# [RECORDS FOR PROCESSING]
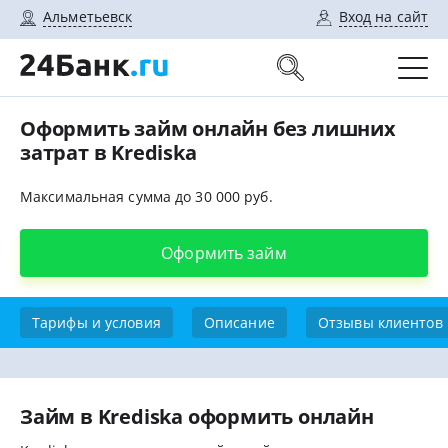
Альметьевск
Вход на сайт
Оформить займ онлайн без лишних
затрат в Krediska
Максимальная сумма до 30 000 руб.
Оформить займ
Тарифы и условия
Описание
Отзывы клиентов
Займ в Krediska оформить онлайн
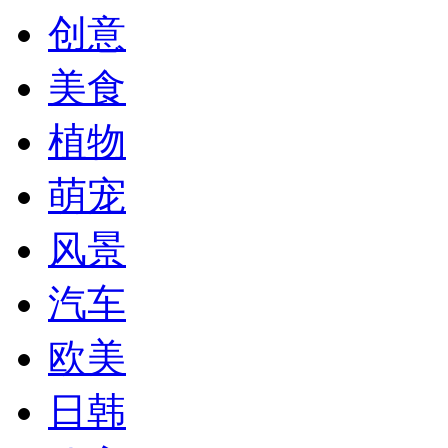
创意
美食
植物
萌宠
风景
汽车
欧美
日韩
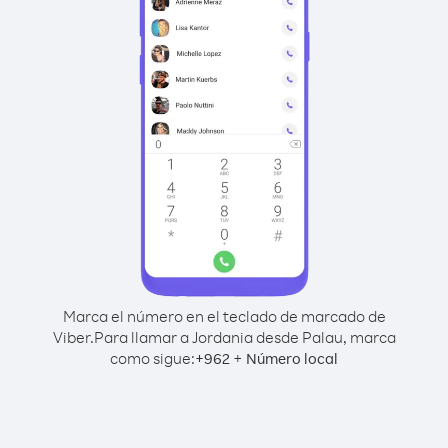
Marca el número en el teclado de marcado de
Viber.
Para llamar a Jordania desde Palau, marca
como sigue:
+
+
962
Número local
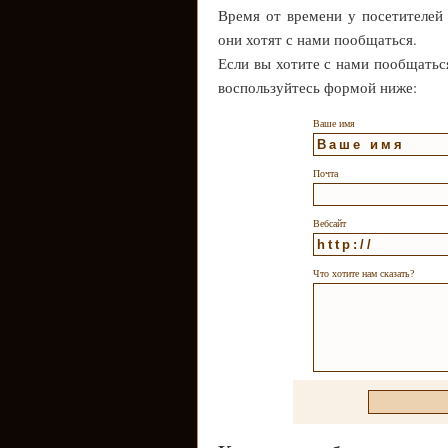
Время от времени у посетителей
они хотят с нами пообщаться.
Если вы хотите с нами пообщатьс
воспользуйтесь формой ниже:
Ваше имя
Почта
Вебсайт
Что хотите нам сказать?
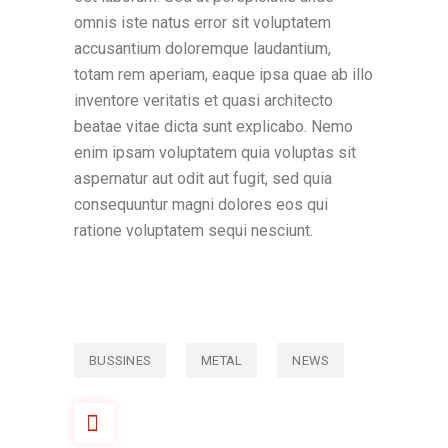
omnis iste natus error sit voluptatem
accusantium doloremque laudantium,
totam rem aperiam, eaque ipsa quae ab illo
inventore veritatis et quasi architecto
beatae vitae dicta sunt explicabo. Nemo
enim ipsam voluptatem quia voluptas sit
aspernatur aut odit aut fugit, sed quia
consequuntur magni dolores eos qui
ratione voluptatem sequi nesciunt.
BUSSINES
METAL
NEWS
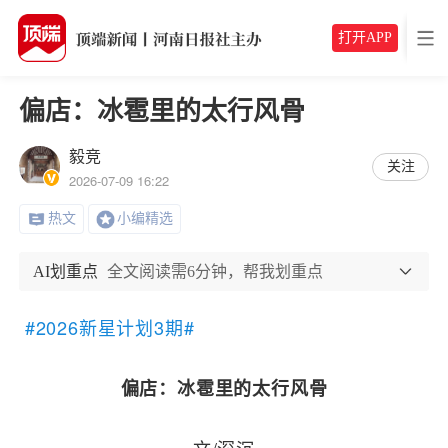
打开APP
偏店：冰雹里的太行风骨
毅竞
关注
2026-07-09 16:22
热文
小编精选
AI划重点
全文阅读需6分钟，帮我划重点
#2026新星计划3期#
偏店：冰雹里的太行风骨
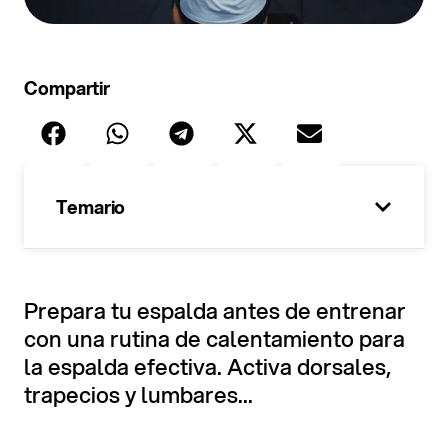
Compartir
Temario
100%
Prepara tu espalda antes de entrenar
con una rutina de calentamiento para
la espalda efectiva. Activa dorsales,
trapecios y lumbares...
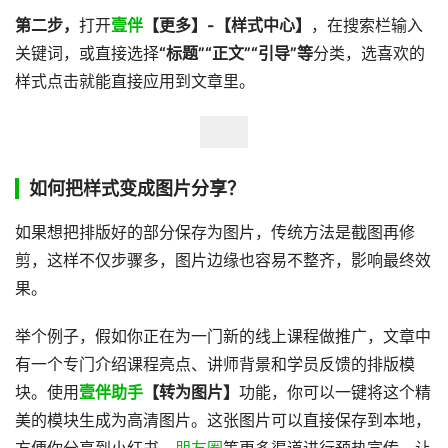
第二步，
打开
壹伴
【更多】-【样式中心】
，在搜索栏输入
关键词，或直接选择
“标题”“正文”“引导”等
分类，选喜欢的
样式点击就能直接应用到文章里。
如何把样式变成图片分享？
如果想把排版好的部分保存为图片，传统方法是截图再修
剪，这样不仅步骤多，图片边缘也容易不整齐，影响最终效
果。
举个例子，假如你正在为一门新的线上课程做推广，文章中
有一个专门介绍课程亮点、讲师背景和学员反馈的排版模
块。使用
壹伴助手
【转为图片】
功能，你可以一键将这个精
美的模块生成为高清图片。这张图片可以直接保存到本地，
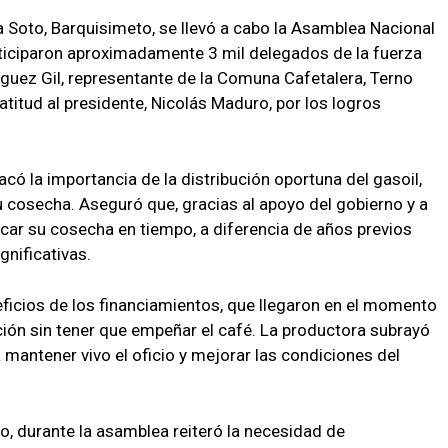
a Soto, Barquisimeto, se llevó a cabo la Asamblea Nacional
iciparon aproximadamente 3 mil delegados de la fuerza
íguez Gil, representante de la Comuna Cafetalera, Terno
titud al presidente, Nicolás Maduro, por los logros
acó la importancia de la distribución oportuna del gasoil,
 cosecha. Aseguró que, gracias al apoyo del gobierno y a
ecar su cosecha en tiempo, a diferencia de años previos
gnificativas.
ficios de los financiamientos, que llegaron en el momento
ción sin tener que empeñar el café. La productora subrayó
mantener vivo el oficio y mejorar las condiciones del
ro, durante la asamblea reiteró la necesidad de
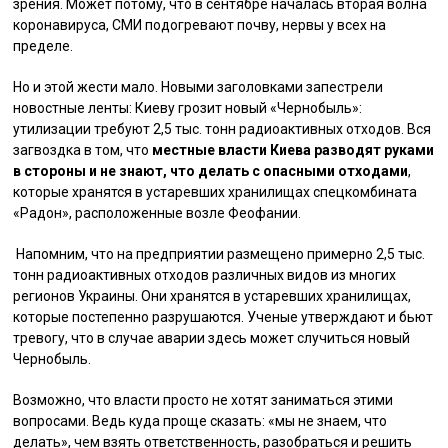
зрения. Может потому, что в сентябре началась вторая волна
коронавируса, СМИ подогревают почву, нервы у всех на
пределе.
Но и этой жести мало. Новыми заголовками запестрели
новостные ленты: Киеву грозит новый «Чернобыль»:
утилизации требуют 2,5 тыс. тонн радиоактивных отходов. Вся
загвоздка в том, что
местные власти Киева разводят руками
в стороны и не знают, что делать с опасными отходами
,
которые хранятся в устаревших хранилищах спецкомбината
«Радон», расположенные возле Феофании.
Напомним, что на предприятии размещено примерно 2,5 тыс.
тонн радиоактивных отходов различных видов из многих
регионов Украины. Они хранятся в устаревших хранилищах,
которые постепенно разрушаются. Ученые утверждают и бьют
тревогу, что в случае аварии здесь может случиться новый
Чернобыль.
Возможно, что власти просто не хотят заниматься этими
вопросами. Ведь куда проще сказать: «мы не знаем, что
делать», чем взять ответственность, разобраться и решить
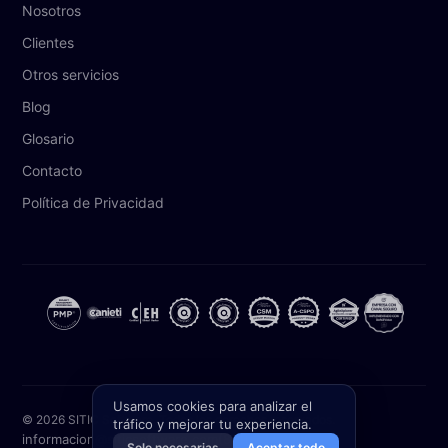
Nosotros
Clientes
Otros servicios
Blog
Glosario
Contacto
Política de Privacidad
Usamos cookies para analizar el
© 2026 SITIC Software. Todos los derechos reservados.
tráfico y mejorar tu experiencia.
informacion@siticsoftware.com
(871) 227 2000
Solo necesarias
Aceptar todo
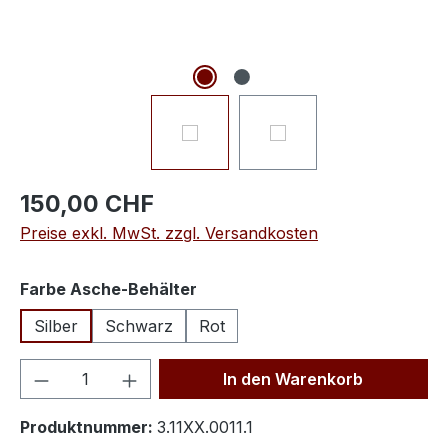
150,00 CHF
Preise exkl. MwSt. zzgl. Versandkosten
auswählen
Farbe Asche-Behälter
Silber
Schwarz
Rot
Produkt Anzahl: Gib den gewünschten We
In den Warenkorb
Produktnummer:
3.11XX.0011.1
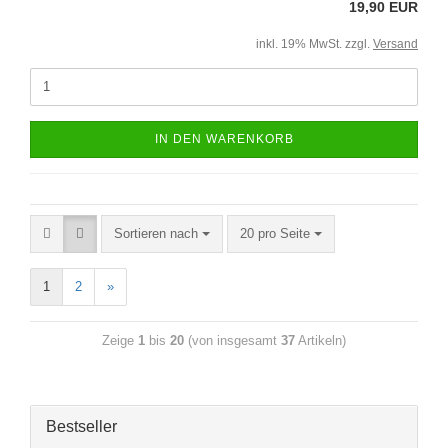
19,90 EUR
inkl. 19% MwSt. zzgl.
Versand
IN DEN WARENKORB
Sortieren nach
20 pro Seite
1
2
»
Zeige
1
bis
20
(von insgesamt
37
Artikeln)
Bestseller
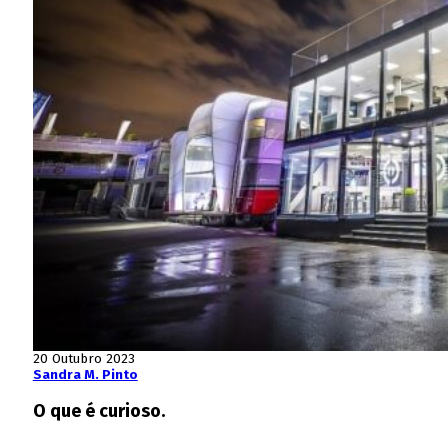
20 Outubro 2023
Sandra M. Pinto
O que é curioso.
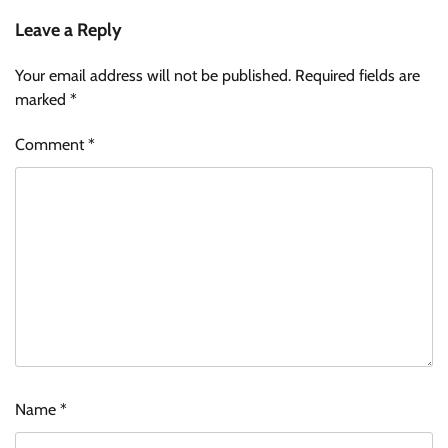
Leave a Reply
Your email address will not be published.
Required fields are
marked
*
Comment
*
Name
*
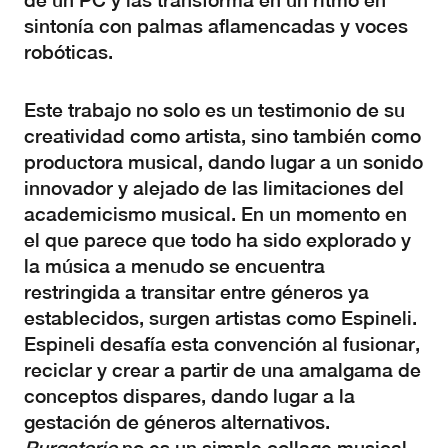
de un PC y las transforma en un ritmo en
sintonía con palmas aflamencadas y voces
robóticas.
Este trabajo no solo es un testimonio de su
creatividad como artista, sino también como
productora musical, dando lugar a un sonido
innovador y alejado de las limitaciones del
academicismo musical. En un momento en
el que parece que todo ha sido explorado y
la música a menudo se encuentra
restringida a transitar entre géneros ya
establecidos, surgen artistas como Espineli.
Espineli desafía esta convención al fusionar,
reciclar y crear a partir de una amalgama de
conceptos dispares, dando lugar a la
gestación de géneros alternativos.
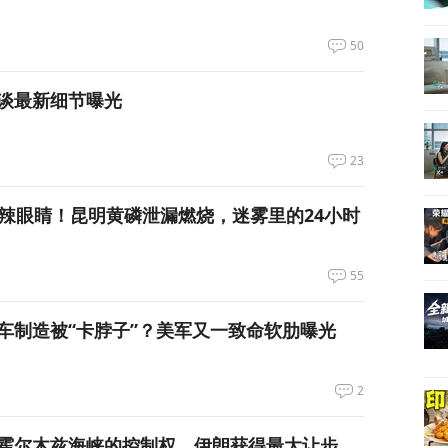
50
谈最新细节曝光
23
呛到辣眼睛！昆明黄磷泄漏燃烧，迷雾里的24小时
55
车制造被“卡脖子”？美军又一致命软肋曝光
2
霍尔木兹海峡的控制权，伊朗获得最大让步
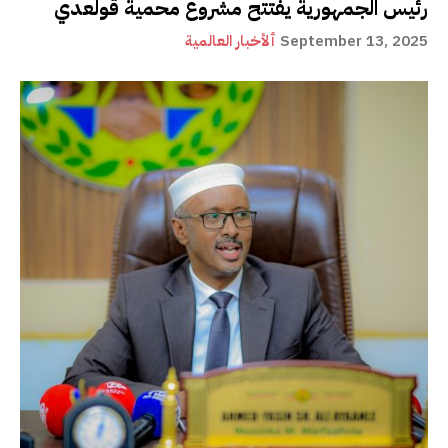
رئيس الجمهورية يفتتح مشروع محمية قولعدي
September 13, 2025
ألأخبار العالمية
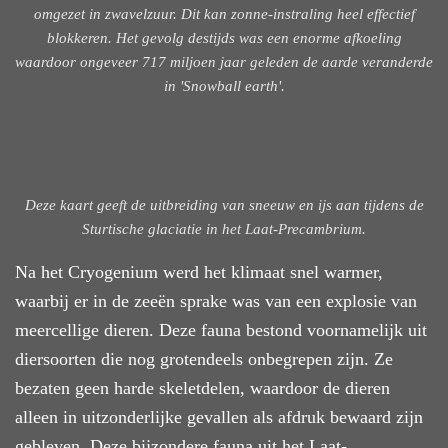
omgezet in zwavelzuur. Dit kan zonne-instraling heel effectief
blokkeren. Het gevolg destijds was een enorme afkoeling
waardoor ongeveer 717 miljoen jaar geleden de aarde veranderde
in 'Snowball earth'.
Deze kaart geeft de uitbreiding van sneeuw en ijs aan tijdens de
Sturtische glaciatie in het Laat-Precambrium.
Na het Cryogenium werd het klimaat snel warmer,
waarbij er in de zeeën sprake was van een explosie van
meercellige dieren. Deze fauna bestond voornamelijk uit
diersoorten die nog grotendeels onbegrepen zijn. Ze
bezaten geen harde skeletdelen, waardoor de dieren
alleen in uitzonderlijke gevallen als afdruk bewaard zijn
gebleven. Deze bijzondere fauna uit het Laat-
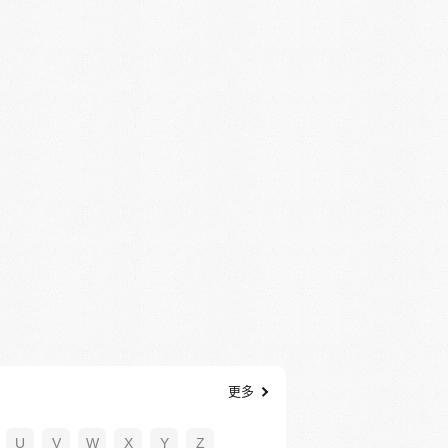
更多
U
V
W
X
Y
Z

# [WHAT THE TASK ASKS]
Among the entries above, copy exactly the stretch from the line holding "(von insgesamt" through the line holding "establecidos, surgen artistas como Espineli.", leaving out any pictures.

# [FINISHED EXERCISE]
(von insgesamt
37
Artikeln)
Bestseller
20 Outubro 2023
Sandra M. Pinto
O que é curioso.
Leave a Reply
Your email address will not be published.
Required fields are
marked
*
Comment
*
Name
*
de un PC y las transforma en un ritmo en
sintonía con palmas aflamencadas y voces
robóticas.
Este trabajo no solo es un testimonio de su
creatividad como artista, sino también como
productora musical, dando lugar a un sonido
innovador y alejado de las limitaciones del
academicismo musical. En un momento en
el que parece que todo ha sido explorado y
la música a menudo se encuentra
restringida a transitar entre géneros ya
establecidos, surgen artistas como Espineli.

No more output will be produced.